[Supplied material]:
___
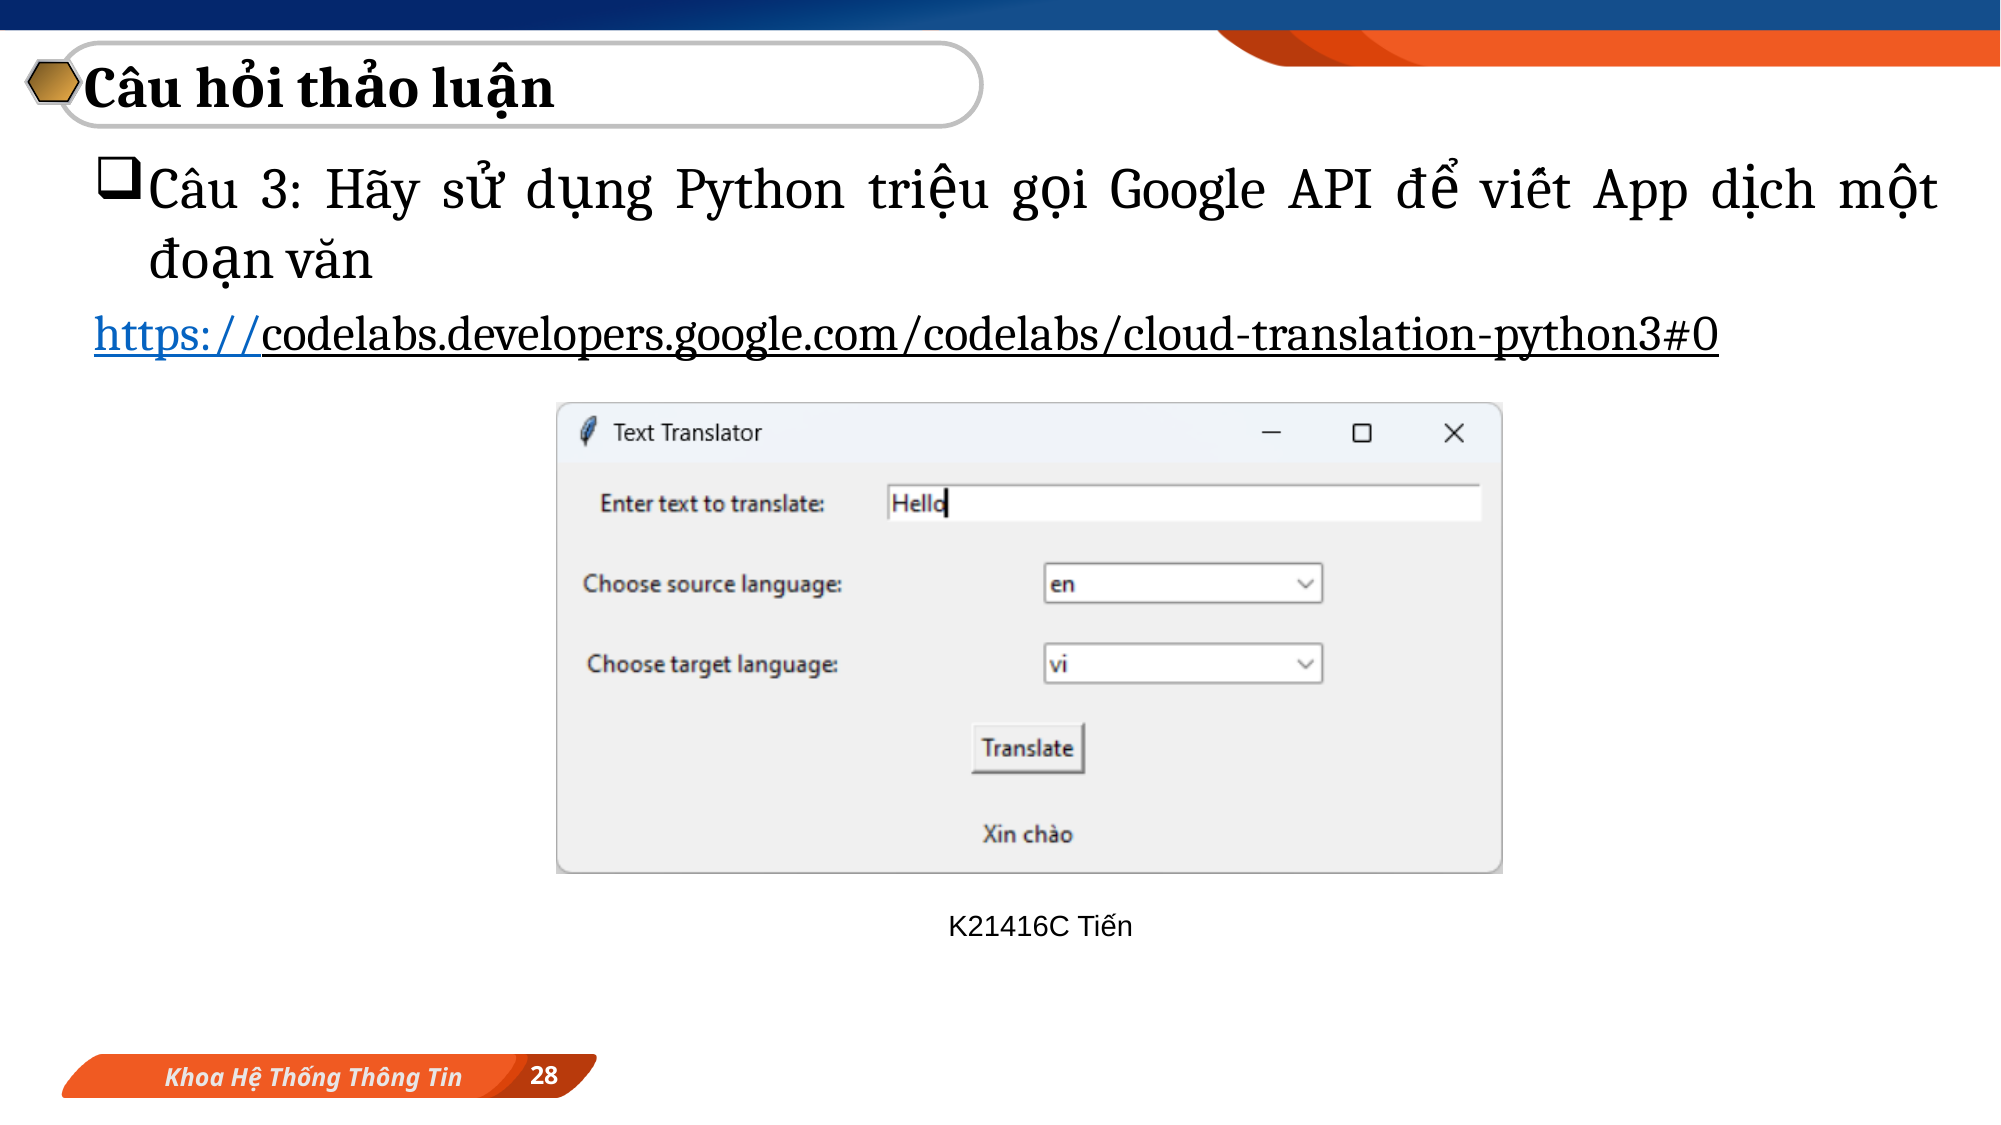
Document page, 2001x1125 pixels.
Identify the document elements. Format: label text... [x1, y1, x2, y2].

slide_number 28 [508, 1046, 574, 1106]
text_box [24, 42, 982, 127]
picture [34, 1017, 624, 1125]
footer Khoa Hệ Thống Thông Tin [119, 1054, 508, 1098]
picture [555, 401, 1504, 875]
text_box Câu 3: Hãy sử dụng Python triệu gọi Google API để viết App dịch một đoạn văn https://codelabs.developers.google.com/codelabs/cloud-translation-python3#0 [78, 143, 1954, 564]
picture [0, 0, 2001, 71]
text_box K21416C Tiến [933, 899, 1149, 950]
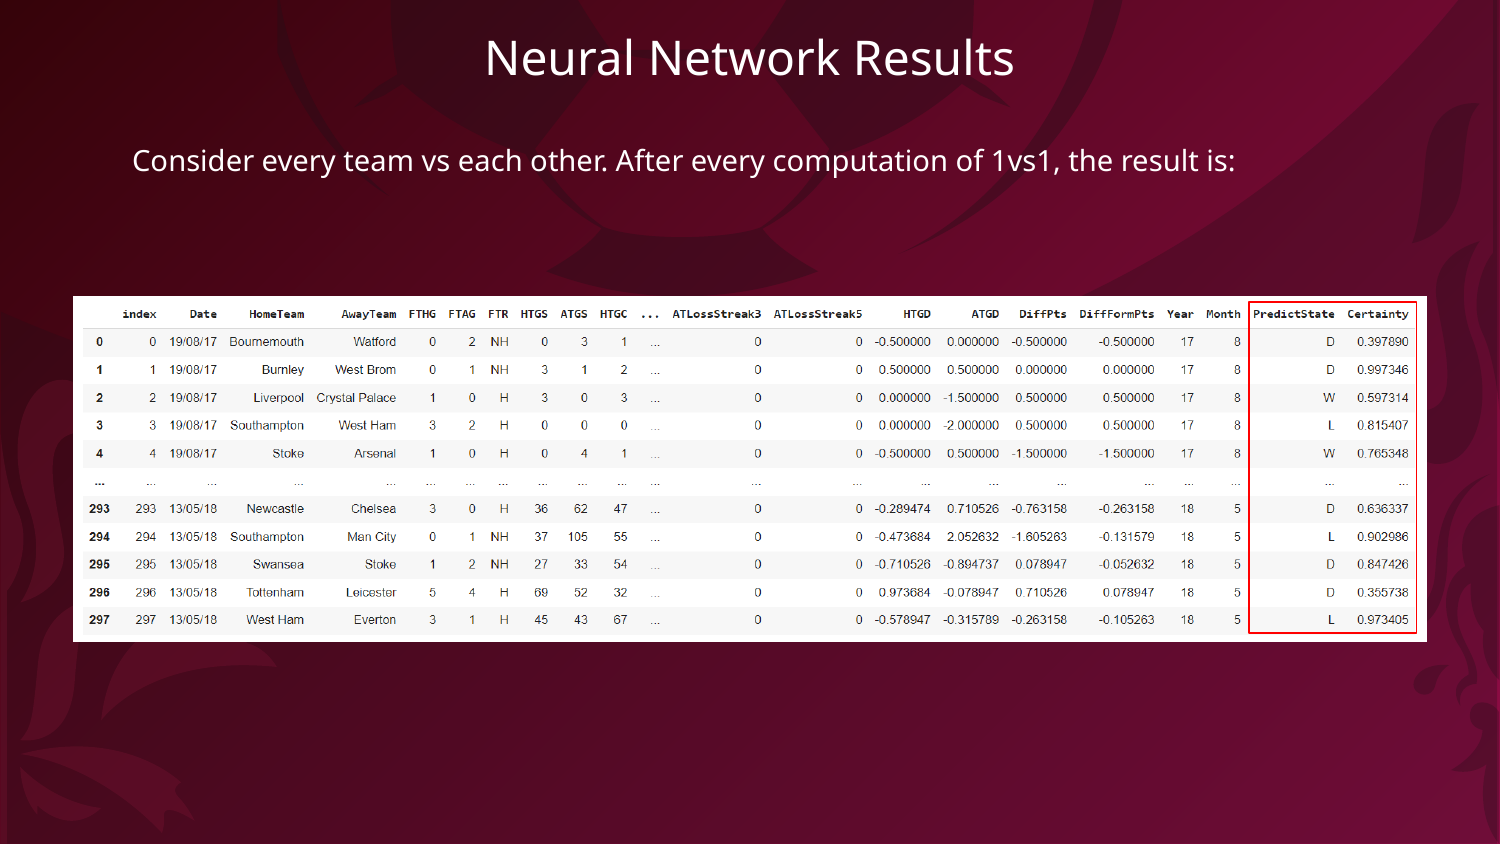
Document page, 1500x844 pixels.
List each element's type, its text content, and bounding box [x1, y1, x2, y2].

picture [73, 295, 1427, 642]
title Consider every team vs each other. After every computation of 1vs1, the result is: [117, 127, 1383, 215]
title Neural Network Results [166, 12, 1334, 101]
___
Nothing but the pictures should be left out when the listing is repeated exactly.

[Result for this exercise]:
Document page, 2001x1125 pixels.
Identify the document elements. Format: label text... [x1, y1, x2, y2].

slide_number 28 [508, 1046, 574, 1106]
text_box [24, 42, 982, 127]
picture [34, 1017, 624, 1125]
footer Khoa Hệ Thống Thông Tin [119, 1054, 508, 1098]
picture [555, 401, 1504, 875]
text_box Câu 3: Hãy sử dụng Python triệu gọi Google API để viết App dịch một đoạn văn https://codelabs.developers.google.com/codelabs/cloud-translation-python3#0 [78, 143, 1954, 564]
picture [0, 0, 2001, 71]
text_box K21416C Tiến [933, 899, 1149, 950]
Document page, 1500x844 pixels.
List each element's type, its text content, and bounding box [x1, y1, x2, y2].

picture [73, 295, 1427, 642]
title Consider every team vs each other. After every computation of 1vs1, the result is: [117, 127, 1383, 215]
title Neural Network Results [166, 12, 1334, 101]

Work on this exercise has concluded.